Producing 140 the at least one further chatbot statement 40 may comprise applying a user quality assessment classifier algorithm configured to classify the writing dynamics vector, thereby determining 142 a class of user quality rating 144. In examples, applying the user quality assessment classifier algorithm can be an/another intermediate step after receiving 130 the at least one input statement 30 from the user via the user and before producing 140 the at least one further chatbot statement 40. As an example, the user quality assessment classifier algorithm can be a pre-trained machine learning algorithm.
Qualities are properties of written language which indicate certain meanings, styles or tones to a user.
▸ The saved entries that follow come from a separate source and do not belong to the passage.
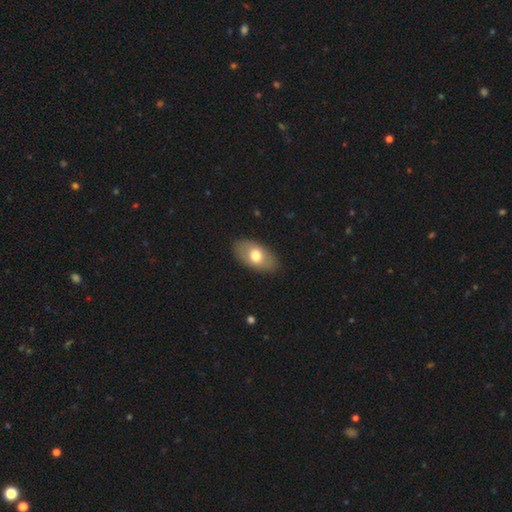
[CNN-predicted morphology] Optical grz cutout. It shows a smooth galaxy with no disk features (69%) that is in between round and cigar-shaped (92%). Merging: none (86%).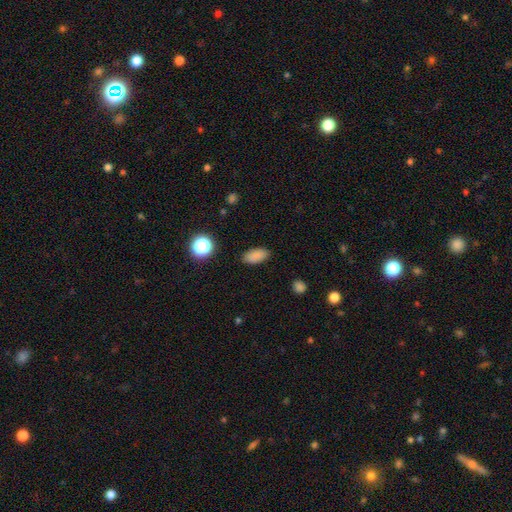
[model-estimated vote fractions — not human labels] Q: Smooth or featured?
A: smooth (86%); runner-up: star or artifact (10%)
Q: How rounded?
A: in between (89%); runner-up: cigar-shaped (7%)
Q: Merging?
A: none (88%); runner-up: minor disturbance (9%)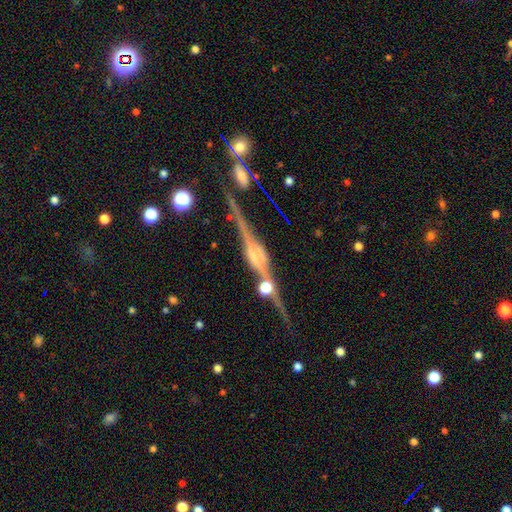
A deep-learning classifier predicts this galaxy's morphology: This is clearly a featured or disk galaxy (86%). It is clearly viewed edge-on (96%). Edge-on bulge: likely rounded (70%). Merging: likely none (71%).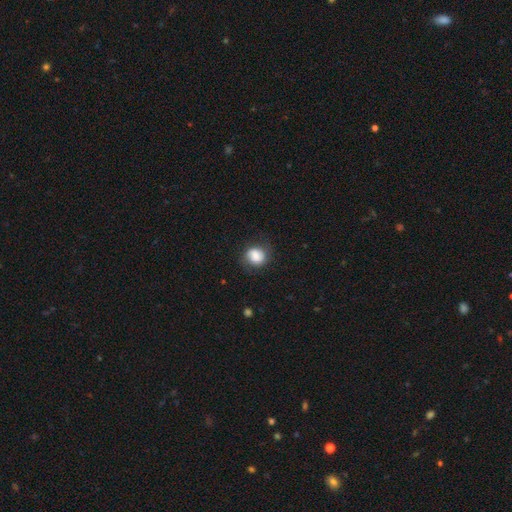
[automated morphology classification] Q: Smooth or featured?
A: smooth (77%); runner-up: featured or disk (15%)
Q: How rounded?
A: round (68%); runner-up: in between (31%)
Q: Merging?
A: none (71%); runner-up: minor disturbance (20%)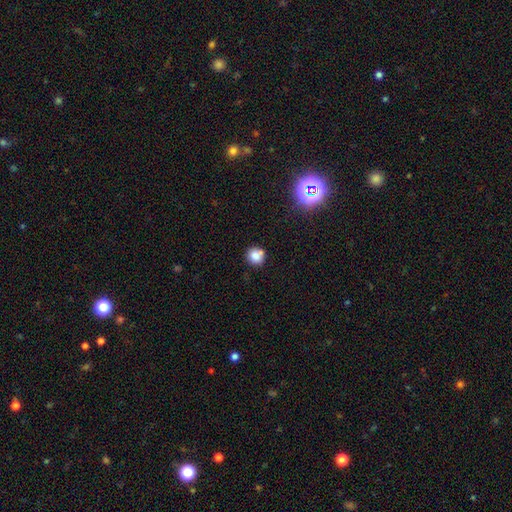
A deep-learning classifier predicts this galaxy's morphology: Overall: smooth (80%). How rounded: round (91%). Merging: none (73%).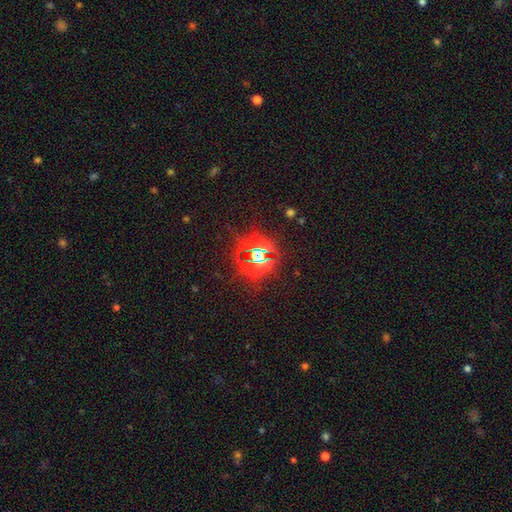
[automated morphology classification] A star or artifact, not a galaxy (80%).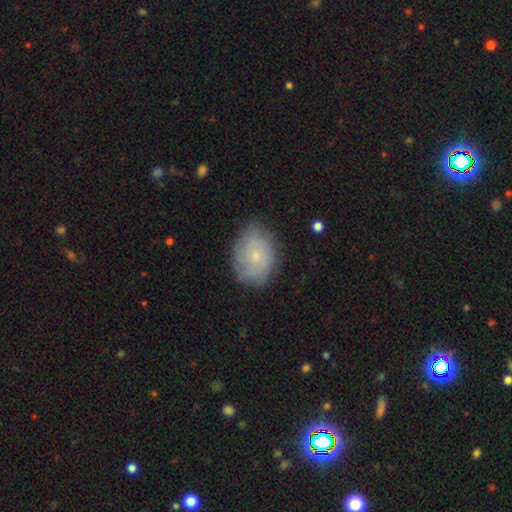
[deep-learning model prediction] This is possibly a smooth galaxy (51%). How rounded: likely in between (68%). Merging: likely none (78%).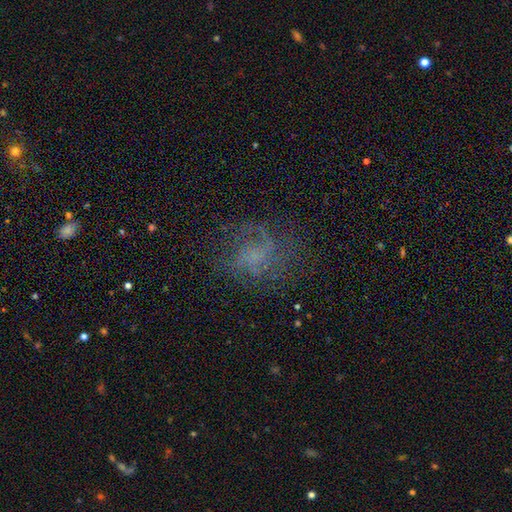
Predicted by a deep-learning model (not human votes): Smooth or featured? Predicted: featured or disk (p=0.55). Edge-on disk? Predicted: no (p=0.97). Bar? Predicted: no (p=0.72). Spiral arms? Predicted: yes (p=0.74). Bulge size? Predicted: none (p=0.61). Merging? Predicted: none (p=0.59).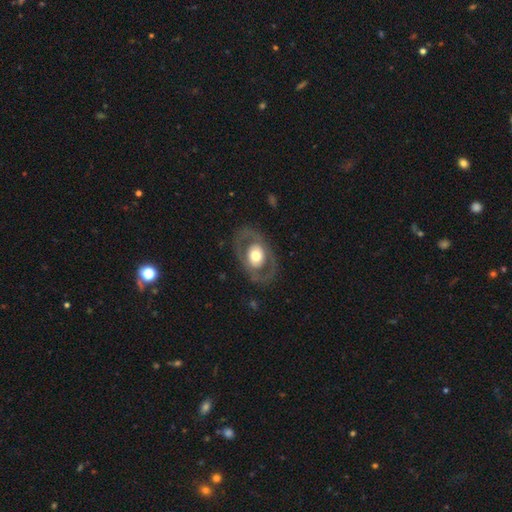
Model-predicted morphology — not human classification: smooth-or-featured: featured or disk: 58% | smooth: 37% | star or artifact: 5%
  disk-edge-on: no: 93% | yes: 7%
    bar: no: 82% | weak: 13% | strong: 5%
    has-spiral-arms: no: 76% | yes: 24%
    bulge-size: moderate: 50% | large: 41% | dominant: 4% | small: 4% | none: 1%
  merging: none: 78% | minor disturbance: 12% | major disturbance: 9% | merger: 1%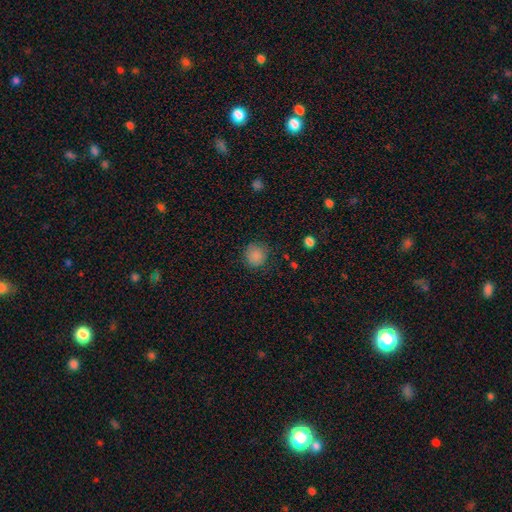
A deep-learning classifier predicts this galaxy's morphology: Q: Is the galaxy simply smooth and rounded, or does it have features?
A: smooth — 86%.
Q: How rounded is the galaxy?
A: round — 90%.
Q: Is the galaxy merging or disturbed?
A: none — 84%.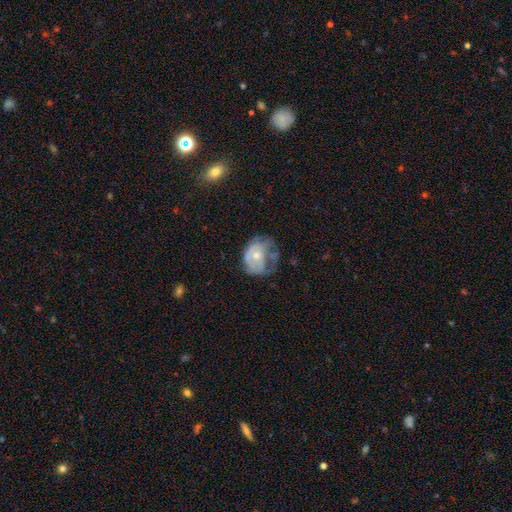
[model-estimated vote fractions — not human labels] Q: Smooth or featured?
A: featured or disk (52%); runner-up: smooth (41%)
Q: Edge-on disk?
A: no (97%); runner-up: yes (3%)
Q: Bar?
A: no (83%); runner-up: weak (14%)
Q: Spiral arms?
A: no (53%); runner-up: yes (47%)
Q: Bulge size?
A: moderate (53%); runner-up: small (39%)
Q: Merging?
A: major disturbance (35%); runner-up: minor disturbance (31%)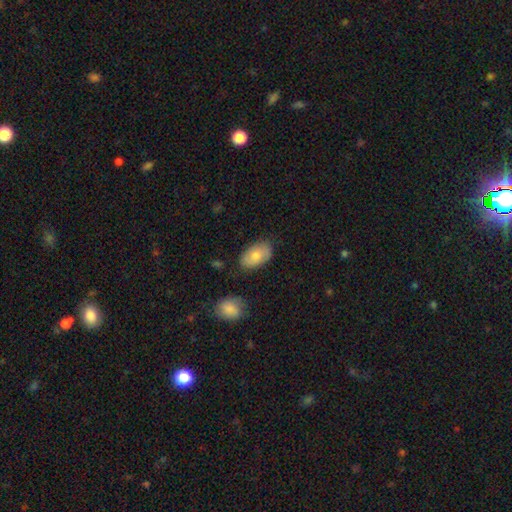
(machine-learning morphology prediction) Overall: smooth (76%). How rounded: in between (93%). Merging: none (75%).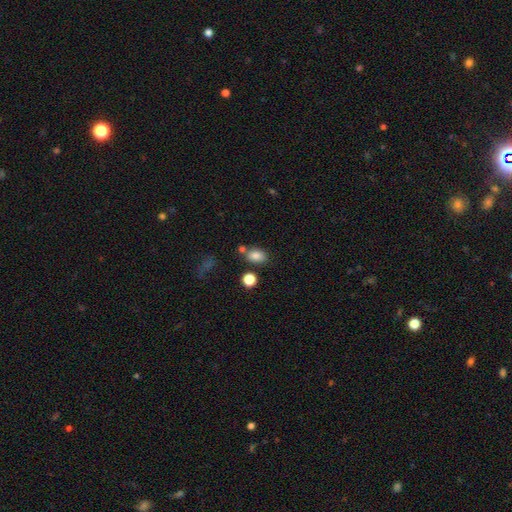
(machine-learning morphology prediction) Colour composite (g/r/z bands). It shows a smooth galaxy with no disk features (83%) that is in between round and cigar-shaped (79%). Merging: none (69%).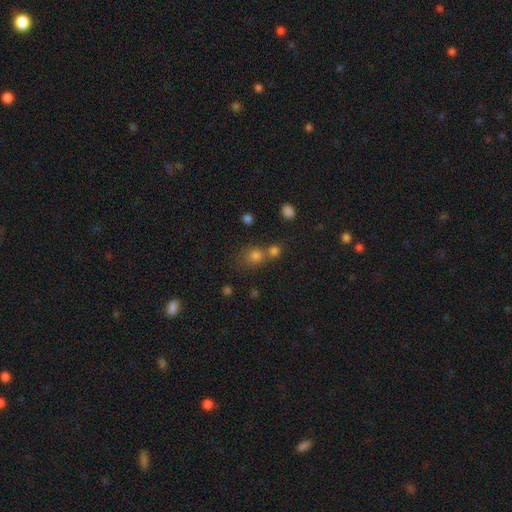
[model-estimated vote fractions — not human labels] smooth_or_featured: smooth (p=0.72) [alt: star or artifact p=0.19]
how_rounded: round (p=0.76) [alt: in between p=0.22]
merging: none (p=0.47) [alt: merger p=0.41]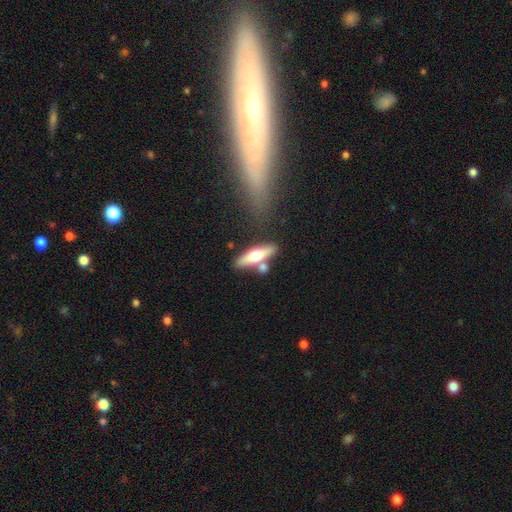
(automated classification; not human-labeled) Smooth or featured? smooth (51%)
How rounded? cigar-shaped (64%)
Merging? none (66%)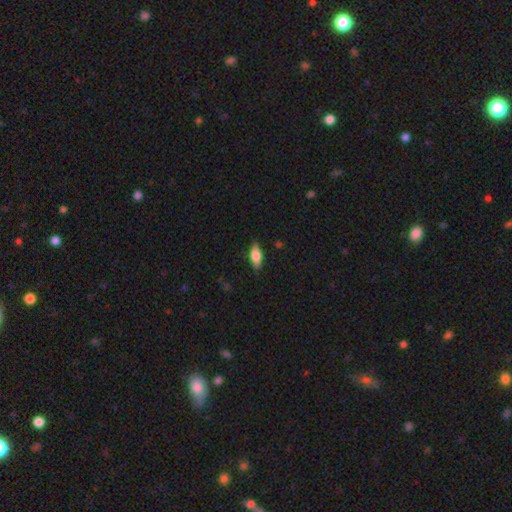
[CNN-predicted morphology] The model was most divided on "smooth or featured": smooth: 64%, featured or disk: 29%, star or artifact: 7%. More confident: merging — none (84%); how rounded — in between (76%).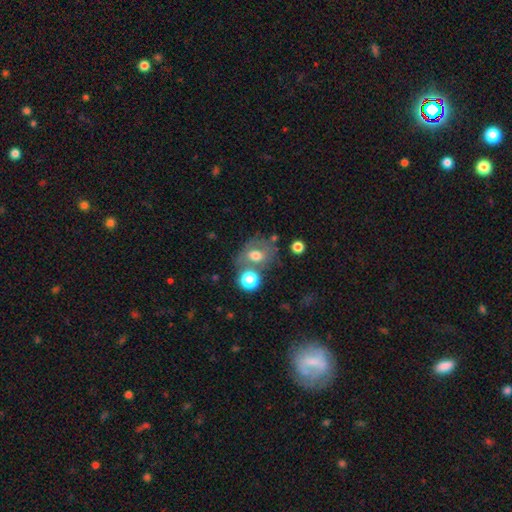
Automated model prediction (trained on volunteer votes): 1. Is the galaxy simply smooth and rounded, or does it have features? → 60% smooth, 26% featured or disk, 14% star or artifact.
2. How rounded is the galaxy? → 51% round, 48% in between, 1% cigar-shaped.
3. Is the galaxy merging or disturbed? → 52% none, 21% merger, 17% minor disturbance, 10% major disturbance.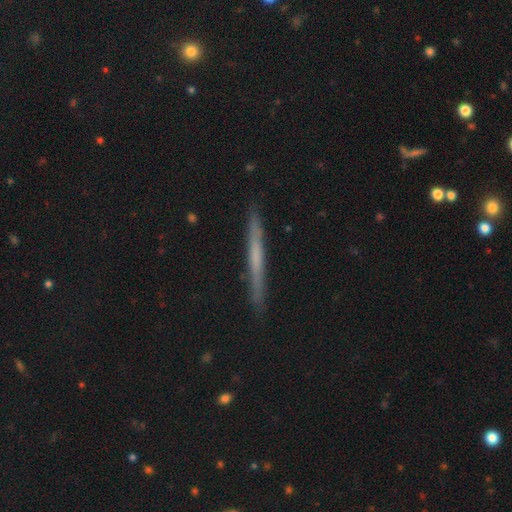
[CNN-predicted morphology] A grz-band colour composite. It shows a featured or disk galaxy (48%). Merging: none (90%).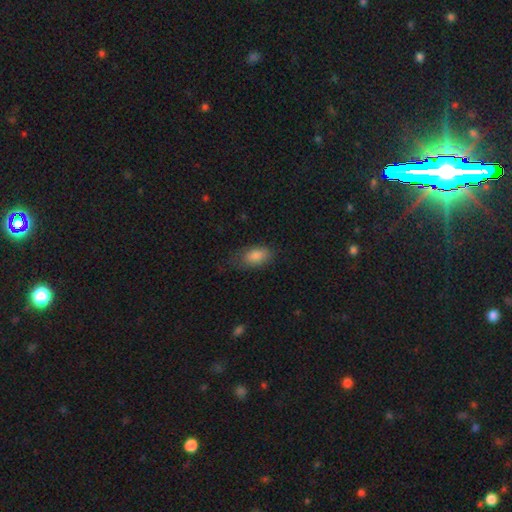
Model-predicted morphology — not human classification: Smooth or featured: smooth — 84% (featured or disk — 8%)
How rounded: in between — 91% (round — 5%)
Merging: none — 65% (minor disturbance — 25%)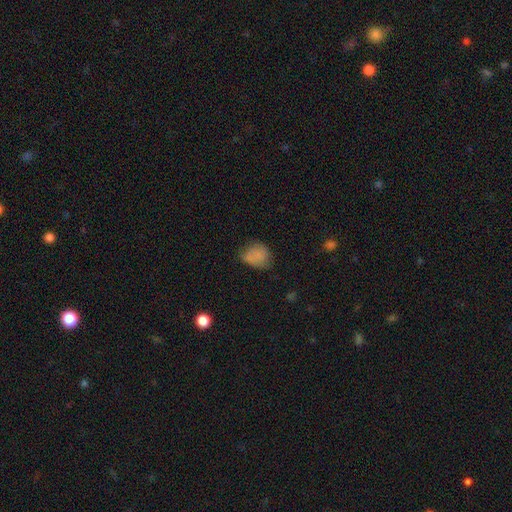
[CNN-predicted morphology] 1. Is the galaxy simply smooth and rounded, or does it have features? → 77% smooth, 12% featured or disk, 11% star or artifact.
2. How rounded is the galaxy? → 53% round, 46% in between, 1% cigar-shaped.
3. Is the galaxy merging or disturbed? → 53% none, 33% minor disturbance, 11% major disturbance, 2% merger.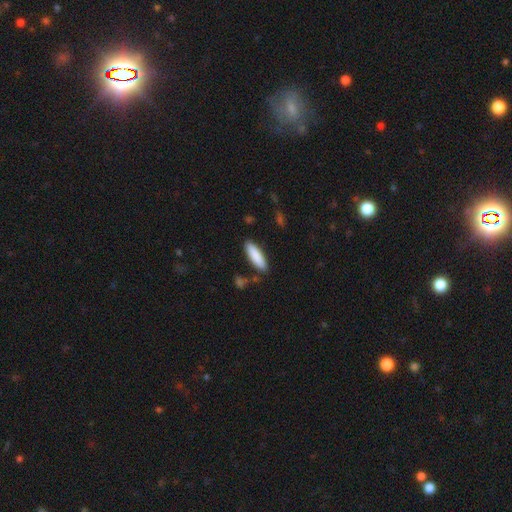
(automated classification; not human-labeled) smooth 88%, featured or disk 7%, star or artifact 5%. Down the decision tree: how rounded — cigar-shaped (55%); merging — none (86%).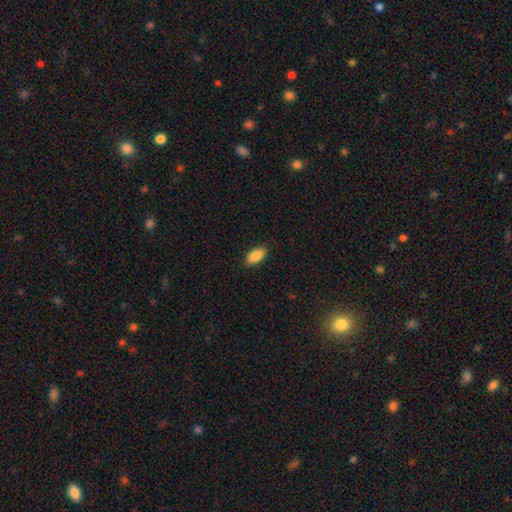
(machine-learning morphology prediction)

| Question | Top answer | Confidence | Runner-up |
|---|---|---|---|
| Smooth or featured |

For example, a quality may include how expert a writer seems, how authoritative they are, how child-like or old they are, their emotional state, or other. Qualities may be indicated in any aspect of writing or handwriting, including the graphical form of the handwriting, the properties of the dynamic motions used to create the handwriting, the word choice, language construction, or other. Some qualities may be easily identified by humans, while some qualities may only be easily recognized algorithmically. This is largely dependent on which aspects of the writing the quality indicates. As an example, simplistic word use is easily recognizable by a human as being “child-like”, but subtle changes in applied pressure may only indicate domain expertise level to an automated system. A key focus can be the quality of domain expertise.
Classification of the writing dynamics vector may be binary, again e.g. in the set {0, 1}. For example, classification of the writing dynamics may relate to domain expertise of the user, or to confidence of the user, or to a combination of domain expertise and confidence of the user. The class of user quality rating 144 can then, for example, be either “expert” or “non-expert”, and/or either “confident” or “non-confident”. Such classes can be numerically represented e.g., in the set {0, 1} or in the set {0, 1, 2, 3}, respectively.
As an example, a chatbot quality rating 145 may be determined for the class of user quality rating 144 based on a complementary quality lookup table. The chatbot quality rating 145 may also be binary. The chatbot quality rating 145 relates to a style (e.g. an educational, psychological, and/or linguistic style) of the at least one further chatbot statement 40. As an example, the chatbot quality rating 145 is either “authoritative” or “non-authoritative”.
While the user quality rating 144 relates to the user, the chatbot quality rating 145 can be seen as an appropriate choice of chatbot reply to the user. On the other hand, a chatbot quality rating 145 can be the class of user quality rating 144. In other words, applying the complementary quality lookup table can be bypassed because the translation by this table can be integrated into the quality assessment classifier algorithm. Such can be done for example by training the quality assessment classifier algorithm not towards predicting the class of user quality rating 144 but on the (class of) chatbot quality rating 145.
Producing 140 the at least one further chatbot statement 40 at least based on the at least one dynamic feature 31 of the handwriting of the user may comprise applying a tutorial algorithm configured to select 146 or generate 147 the at least one further chatbot statement 40 based on the correctness rating 143 and the chatbot quality rating 145.
In examples, producing 110 the at least one chatbot statement 20 may comprise selecting a predetermined question 11 from a predetermined tutorial list 10 comprising one or more ordered tiers, and e.g. applying a chatbot style transfer algorithm configured to transform the predetermined question 11 to a style-transformed predetermined question in a chatbot quality corresponding to another chatbot quality rating, wherein each tier may comprise at least one predetermined question 11 and at least one corresponding predetermined target answer 13, thereby selecting a current tier corresponding to the predetermined question 11 and producing 110 the at least one chatbot statement 20. The question may be the selected and/or style-transformed predetermined question, and the at least one target answer may be the at least one predetermined target answer 13 corresponding to the selected predetermined question.
In examples, producing 110 the at least one chatbot statement 20 may comprise selecting a predetermined hint 12 from a predetermined tutorial list 10 comprising one or more ordered tiers, and e.g. applying a chatbot style transfer algorithm configured to transform the predetermined hint 12 to a style-transformed predetermined hint in a chatbot quality corresponding to another chatbot quality rating, wherein each tier may comprise at least one predetermined hint 12 corresponding to a predetermined question 11, thereby selecting a current tier corresponding to the predetermined hint 12 and producing 110 the at least one chatbot statement 20. The hint may be the selected and/or style-transformed predetermined hint.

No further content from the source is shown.